It's a funny thing. I came out of Calvary none too keen on the film, let me tell you.
And, yet, when I came to reread my notes, scribbled in the dark but nonetheless a reliable record of my contemporaneous feeling, it turns out there's plenty to recommend it.
And so I find it often is with the films of those McDonagh lads, Martin and John. That Martin, he's a clever one - a playwright, you know! You can tell, with his films In Bruges and Seven Psychopaths - full of witticisms, they are, and so smart in how they present seemingly thug-like characters as actually having souls. If you believe in souls, that is.
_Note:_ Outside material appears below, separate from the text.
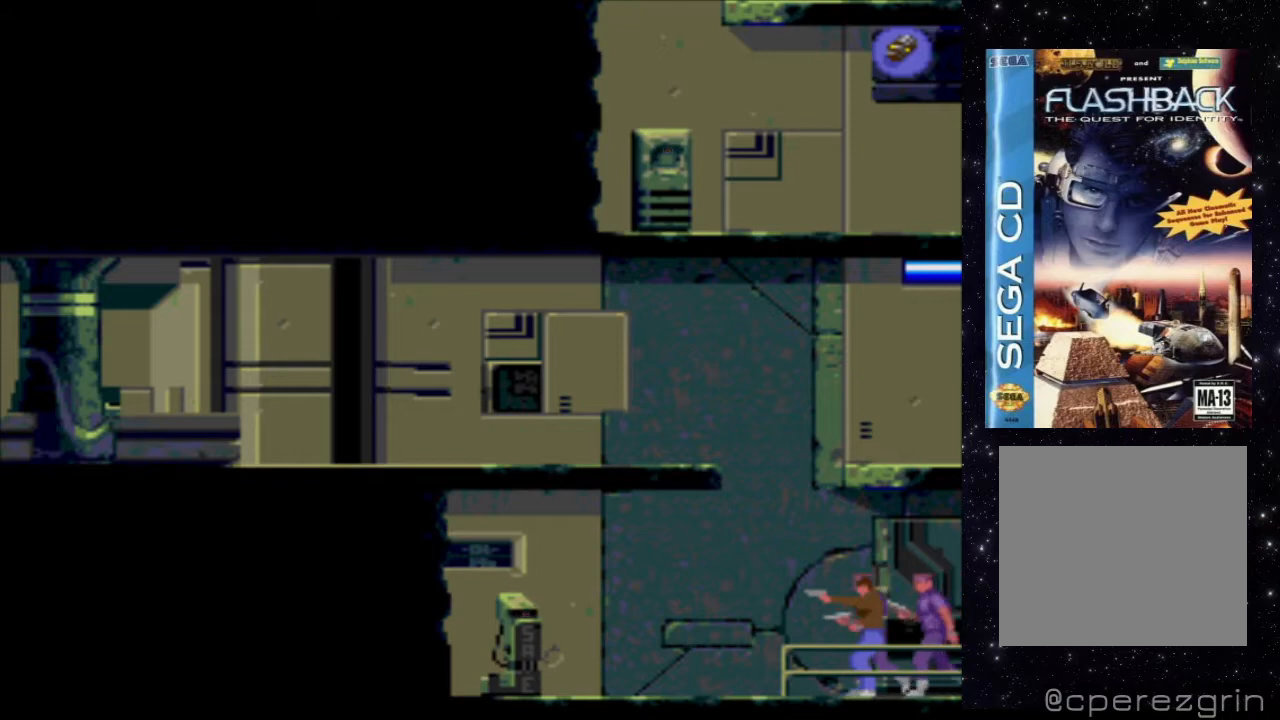
Gameplay with a controller (Xbox layout); each line is a JSON object with the inputs held at the frame after it. "events" lists button and stick changes between this image and that frame as [ms after this image, input, new state], when the widget could be followed in between. Not read: L3 R3 left_stick right_stick.
{"buttons": ["X"], "events": [[300, "X", "down"]]}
As for that John Michael - he must be the elder brother from the look of him - well, he started as a screenwriter but seems to have jumped on his brother's directing bandwagon, casting Brendan Gleeson (you know - the large, serious one from In Bruges) in his own feature debut three years ago, The Guard. Well, he's back. They both are, John Michael and that Brendan Gleeson. Except Gleeson's a village priest now, not a hired killer, and this time it's his life that's in danger. Honestly, you wouldn't read about it.
It's true. Gleeson's priest is taking confession one morning and is quietly startled to have his life threatened by someone with a grievance against the Catholic Church. It's not nice, I tell you - if McDonagh wanted to shock us in the opening scene, he certainly manages to with some very unsavoury talk. Most unpleasant and, frankly, quite unnecessary. But Father Lavelle takes it on the chin, agreeing to meet the mystery avenger "Sunday week, on the beach". It's nice at least that the would-be killer gives him time to put his affairs in order and "make peace with God". And so it goes on for a week, as we watch Father Lavelle re-engage with his daughter (a suitably low-key performance from that lovely Kelly Reilly) and keep up his parish duties, seemingly resigned to his fate. Despite having seen him play many a gangster and use some quite colourful language in his time, Gleeson makes a lovely priest, he does. He knows his congregants by name, and makes ever such an effort to sort out their problems.
As ever, he doesn't crack a smile but he's funny, that Gleeson!
He accuses the altar boy of siphoning the communion wine, citing "the depths of your Machiavellian chicanery".
That's very McDonagh, that kind of talk. In fact, it's the frequent commentary on language and life that peppers the script which makes this film stand out as a bit special.
And the story does deal with the central dilemma quite well, giving Father Lavelle a few dark nights of the soul but keeping him real. That's more than can be said for his mates in the pub, though - what a bunch of no-hopers! Not a decent man among them, and that Aidan Gillen (isn't he in that Game of Thrones now?) is just a nasty piece of work. It does make it difficult to care a hoot what happens to anyone, I must say.
So by the end, I did wonder what it's all for - I mean, is it meant to be a who-will-do-it? What's the film saying? Not a whole lot that I can tell. To be sure, there's some of the most beautiful music you'll hear anywhere, and, goodness, there's a very moving scene with a French widow. But it's a bit mixed up, is Calvary. "Tonally uneven", you might say. He did a nice job, that John Michael, but it left me feeling a bit out of sorts.
You may just have to see it for yourself.